A summer to-do list usually means lots of outdoors work. This summer is no exception as several projects are quickly lining up and begging for attention. On the list are laying some patio stones, building a swing set, and installing some landscape lighting. While the projects are all outside, they are all unrelated to each other, which results in scheduling the jobs being less of a hassle.
Since the jobs all require a variety of materials, waiting for those materials to go on sale is likely. Lumber costs can fluctuate greatly from store to store, and is prone to weekly specials. The same goes for landscape lighting and patio stones. The difficult part of installing lighting and stones is selecting the desired pattern.
In order to save on costs, parts of several previous swing sets will be recycled into the new unit. While the treated lumber is unsalvageable, items like slides, swings, and climbing handles are easy to clean and reuse. While several different designs for swing sets and playhouses are available online for free and for a fee, coming up with a unique plan is really not that difficult. A basic two story design with an attached A-frame is fairly easy to build, and can be completed in a weekend. However, the design is always subject to last minute changes, which can result in added costs. Obviously the kids’ wishes need to addressed in order to receive a solid return on the investment.
Patio Stone Walkway
The patio stone walkway is a relatively upfront project. A path needs to connect point A to point B. The important tasks in laying patio stones include: getting the ground level, laying an adequate base, and staying square. While this project can be tricky, most of the actual work is in site preparation. Once the grass and a few inches of soil are removed, laying sand and stones goes relatively fast. The trick is be meticulous about the details in the prep, and the rest of the plans pretty much fall into place.

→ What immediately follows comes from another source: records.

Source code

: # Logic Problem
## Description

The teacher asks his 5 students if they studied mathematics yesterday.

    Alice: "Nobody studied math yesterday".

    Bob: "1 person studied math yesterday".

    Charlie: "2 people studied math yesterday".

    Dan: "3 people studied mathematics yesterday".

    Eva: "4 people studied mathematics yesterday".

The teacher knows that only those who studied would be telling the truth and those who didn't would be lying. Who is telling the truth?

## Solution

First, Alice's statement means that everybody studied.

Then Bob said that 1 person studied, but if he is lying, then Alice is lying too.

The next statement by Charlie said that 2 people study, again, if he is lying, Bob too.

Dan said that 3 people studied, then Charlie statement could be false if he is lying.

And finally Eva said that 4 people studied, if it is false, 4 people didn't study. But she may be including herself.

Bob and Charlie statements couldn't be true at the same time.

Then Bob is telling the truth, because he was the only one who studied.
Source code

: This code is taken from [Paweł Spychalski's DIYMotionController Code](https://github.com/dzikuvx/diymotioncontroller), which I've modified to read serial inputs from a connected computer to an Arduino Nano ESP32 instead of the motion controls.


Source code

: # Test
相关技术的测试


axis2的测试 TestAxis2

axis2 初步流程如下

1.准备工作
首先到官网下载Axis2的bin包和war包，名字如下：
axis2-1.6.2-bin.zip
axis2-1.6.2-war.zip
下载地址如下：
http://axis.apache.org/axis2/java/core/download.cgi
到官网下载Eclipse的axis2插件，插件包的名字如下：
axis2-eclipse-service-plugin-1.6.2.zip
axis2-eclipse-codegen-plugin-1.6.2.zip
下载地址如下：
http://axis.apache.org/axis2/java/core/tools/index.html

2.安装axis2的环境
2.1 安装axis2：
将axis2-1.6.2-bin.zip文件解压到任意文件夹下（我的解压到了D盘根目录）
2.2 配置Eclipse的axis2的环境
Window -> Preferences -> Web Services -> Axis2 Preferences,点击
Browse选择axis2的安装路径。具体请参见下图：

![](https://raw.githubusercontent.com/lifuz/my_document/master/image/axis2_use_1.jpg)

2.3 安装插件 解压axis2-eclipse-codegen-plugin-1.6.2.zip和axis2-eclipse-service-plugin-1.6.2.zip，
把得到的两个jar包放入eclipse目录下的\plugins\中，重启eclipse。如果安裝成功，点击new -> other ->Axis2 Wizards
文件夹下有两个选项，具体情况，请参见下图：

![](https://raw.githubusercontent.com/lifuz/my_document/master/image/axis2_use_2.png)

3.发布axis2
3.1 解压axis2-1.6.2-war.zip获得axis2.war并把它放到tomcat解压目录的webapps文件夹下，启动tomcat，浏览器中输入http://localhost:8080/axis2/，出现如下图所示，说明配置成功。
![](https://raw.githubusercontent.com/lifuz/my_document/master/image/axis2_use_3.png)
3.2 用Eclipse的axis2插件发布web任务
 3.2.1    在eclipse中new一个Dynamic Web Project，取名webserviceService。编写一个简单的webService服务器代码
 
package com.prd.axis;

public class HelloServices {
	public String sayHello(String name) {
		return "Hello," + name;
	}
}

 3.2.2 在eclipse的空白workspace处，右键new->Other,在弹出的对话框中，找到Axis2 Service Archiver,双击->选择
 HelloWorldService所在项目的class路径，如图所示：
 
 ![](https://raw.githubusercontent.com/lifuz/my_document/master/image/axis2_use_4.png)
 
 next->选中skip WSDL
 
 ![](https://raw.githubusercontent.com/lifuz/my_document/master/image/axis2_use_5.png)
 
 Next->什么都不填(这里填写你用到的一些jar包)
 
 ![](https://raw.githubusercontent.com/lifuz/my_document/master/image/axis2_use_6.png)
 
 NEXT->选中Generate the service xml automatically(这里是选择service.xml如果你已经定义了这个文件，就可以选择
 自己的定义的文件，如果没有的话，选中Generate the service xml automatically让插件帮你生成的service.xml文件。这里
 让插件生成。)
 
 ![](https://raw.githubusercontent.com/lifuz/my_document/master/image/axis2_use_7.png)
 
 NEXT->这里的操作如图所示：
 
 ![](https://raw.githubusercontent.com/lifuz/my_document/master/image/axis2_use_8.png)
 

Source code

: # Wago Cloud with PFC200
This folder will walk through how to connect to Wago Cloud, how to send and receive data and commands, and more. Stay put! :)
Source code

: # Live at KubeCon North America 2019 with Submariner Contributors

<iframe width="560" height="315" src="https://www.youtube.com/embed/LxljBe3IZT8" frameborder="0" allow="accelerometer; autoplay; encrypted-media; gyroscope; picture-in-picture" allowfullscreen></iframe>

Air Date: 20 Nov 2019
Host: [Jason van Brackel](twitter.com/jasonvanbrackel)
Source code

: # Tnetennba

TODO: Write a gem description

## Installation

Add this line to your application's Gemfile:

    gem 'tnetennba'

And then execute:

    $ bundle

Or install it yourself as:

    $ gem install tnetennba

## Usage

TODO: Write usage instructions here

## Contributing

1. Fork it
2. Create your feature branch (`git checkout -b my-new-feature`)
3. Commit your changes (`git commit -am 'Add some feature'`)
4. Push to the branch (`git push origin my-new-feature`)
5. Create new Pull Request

In order to reduce time spent on the landscape lighting project, I have decided to go with solar lights. While not as bright as their low-voltage counterparts, solar lights offer flexibility in placement and easy installation. While placing them in the right spots can take a few tries, since no cables are attached the process is streamlined by just picking up and placing it into the ground in a new location. If the location of the landscape lighting was for safety reasons, such as stairs or slopes, I would have went with traditional low-voltage lighting to provide a brighter method of illumination. However, for lighting up around the mailbox, driveway, and a few flower beds, solar lighting was an easy choice.